Copy out each line of the data that holds the word "bash".

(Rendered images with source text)

════════════════════

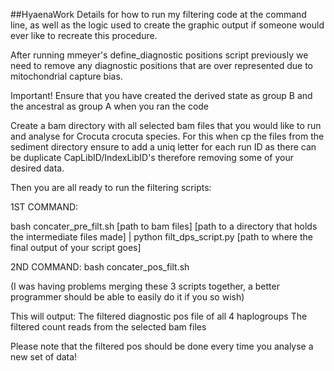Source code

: ##HyaenaWork
Details for how to run my filtering code at the command line, as well as the logic used to create the graphic output if someone would ever like to recreate this procedure.

After running mmeyer's define_diagnostic positions script previously we need to remove any diagnostic positions that are over represented due to mitochondrial capture bias.

Important! Ensure that you have created the derived state as group B and the ancestral as group A when you ran the code

Create a bam directory with all selected bam files that you would like to run and analyse for Crocuta crocuta species. For this when cp the files from the sediment directory ensure to add a uniq letter for each run ID as there can be duplicate CapLibID/IndexLibID's therefore removing some of your desired data.

Then you are all ready to run the filtering scripts:

1ST COMMAND:

bash concater_pre_filt.sh [path to bam files] [path to a directory that holds the intermediate files made] | python filt_dps_script.py [path to where the final output of your script goes]

2ND COMMAND: bash concater_pos_filt.sh

(I was having problems merging these 3 scripts together, a better programmer should be able to easily do it if you so wish)

This will output: The filtered diagnostic pos file of all 4 haplogroups The filtered count reads from the selected bam files

Please note that the filtered pos should be done every time you analyse a new set of data!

════════════════════

### ANSWER SPACE
bash concater_pre_filt.sh [path to bam files] [path to a directory that holds the intermediate files made] | python filt_dps_script.py [path to where the final output of your script goes]
2ND COMMAND: bash concater_pos_filt.sh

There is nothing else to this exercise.